Originally published on: 25/01/12 06:29
She’s got three Grand Slam singles titles already but Maria Sharapova remains in serious contention for a fourth. It’s been a while since her last title in 2008, when she won here at Melbourne Park, and the nature of her 6-2 6-3 victory over Ekateria Makarova was impressive.
While her semi-final opponent Petra Kvitova is modest in her assessment of her own game, the Russian oozes confidence both on court and in the press room.
Sharapova’s win today will not go down as the most memorable of her career as she eased through in just one hour and 27 minutes and was untroubled by Makarova, who is currently ranked 56 in the world, but the presser was entertaining.
First she analysed her match.
“You know I just really wanted to take advantage of my game and improve from the previous match. I think I stepped up when I had to,” she said. “I played well throughout. Obviously it went back and forth. She got a lot of balls back. But it was great to finish it.”

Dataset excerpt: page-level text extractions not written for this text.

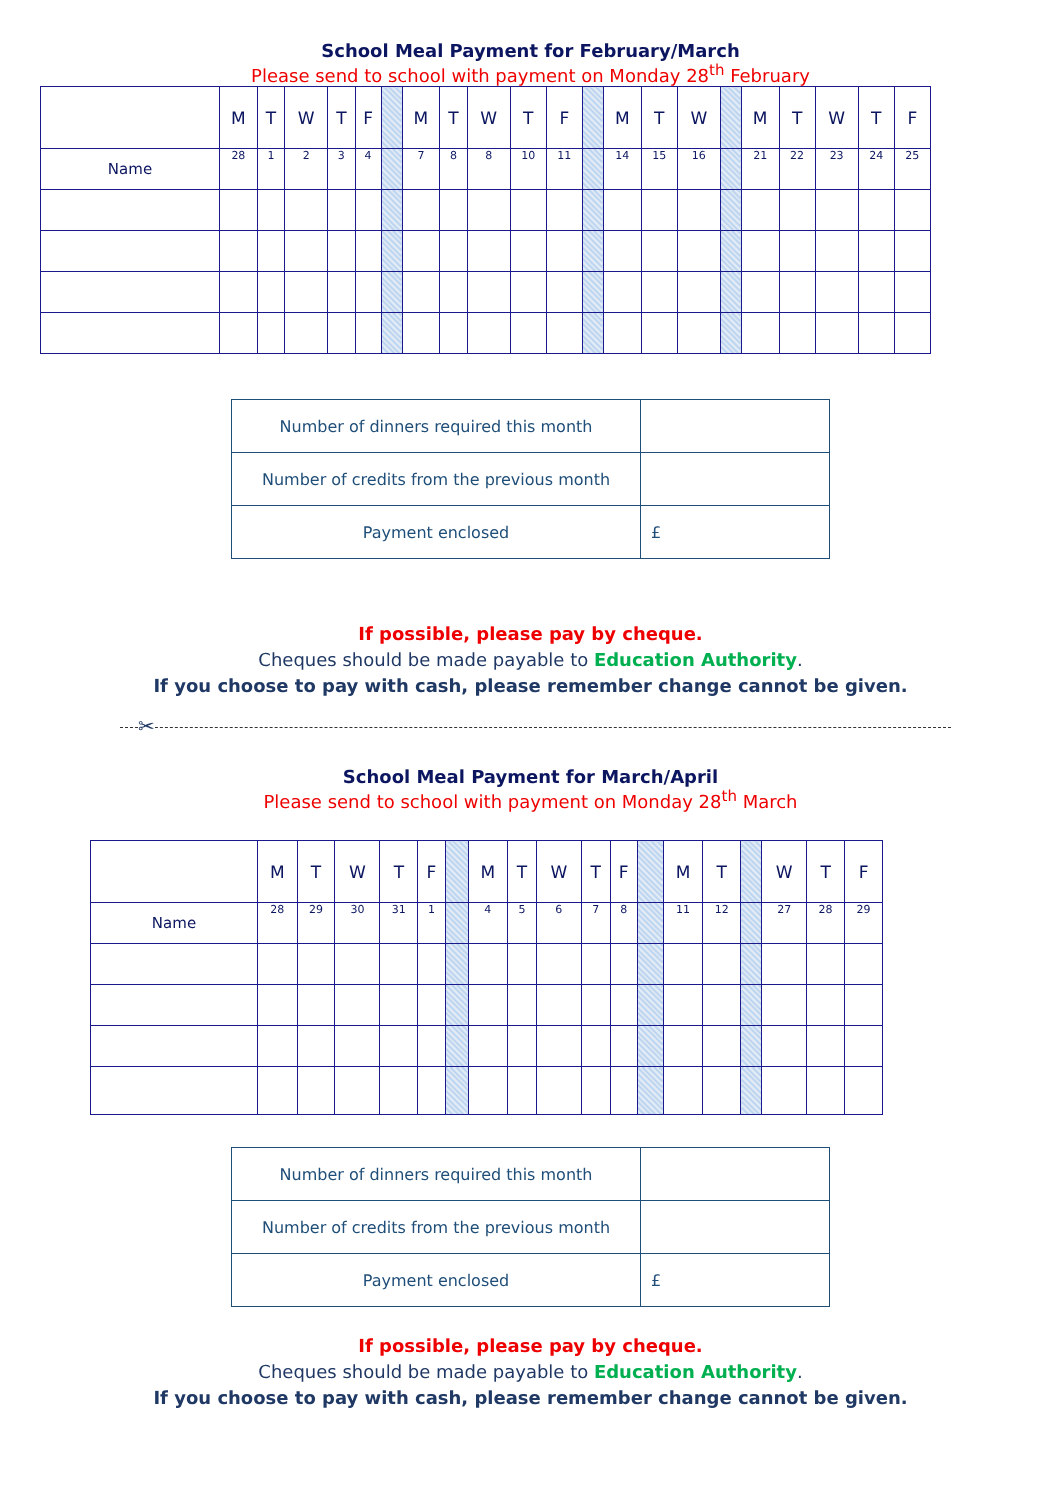School Meal Payment for February/March
Please send to school with payment on Monday 28<sup>th</sup> February
| | M | T | W | T | F | | M | T | W | T | F | | M | T | W | | M | T | W | T | F |
| Name | 28 | 1 | 2 | 3 | 4 | | 7 | 8 | 8 | 10 | 11 | | 14 | 15 | 16 | | 21 | 22 | 23 | 24 | 25 |
| Number of dinners required this month | |
| Number of credits from the previous month | |
| Payment enclosed | £ |
If possible, please pay by cheque.
Cheques should be made payable to Education Authority.
If you choose to pay with cash, please remember change cannot be given.
✂
School Meal Payment for March/April
Please send to school with payment on Monday 28<sup>th</sup> March
| | M | T | W | T | F | | M | T | W | T | F | | M | T | | W | T | F |
| Name | 28 | 29 | 30 | 31 | 1 | | 4 | 5 | 6 | 7 | 8 | | 11 | 12 | | 27 | 28 | 29 |
| Number of dinners required this month | |
| Number of credits from the previous month | |
| Payment enclosed | £ |
If possible, please pay by cheque.
Cheques should be made payable to Education Authority.
If you choose to pay with cash, please remember change cannot be given.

Of her upcoming semi-final with Kvitova, Sharapova admitted: “It will certainly be tough.” The two have squared up three times before including at last year’s Wimbledon final, where the Czech picked up her maiden slam, and to use Sharapova’s own phrase, their next encounter is “the big one”.
The 24 year old answered the random questions thrown out at her, including one that suggested she might want to follow in the footsteps of Jimmy Connors, who retired at 40 years old.
“I can guarantee right now you’re not going to see me here at 40 years old. If I’m here at 40 years old, I have major problems. Oh, goodness,” she responded, to much laughter.
Even so, Sharapova still plans to be on tour for plenty more years yet.
“I see myself playing this sport for many more years because it’s something that gives me the most pleasure in my life,” she said. “I think it helps when you know you’re good at something, and you can always improve. It obviously helps with the encouragement.”
Since 2007, the average age of women Grand Slam winners is 25 and three quarters. Given the smattering of names like “Williams” and “Henin” and “Schiavone” on that list, the average age is reduced by the fact Sharapova was only 20 when she won here in 2008 and Kvitova was only 21 when she defeated Sharapova in the Wimbledon final last year. Both are well below the average age in the record books that they helped to create.
Ahead of a fascinating clash, the Russian will aim to equalise the head to head score in which she currently trails 2-1. The match is scheduled for Thursday January 26 – significant as it is Australia Day, a public holiday. It really will be a ‘big one’ then.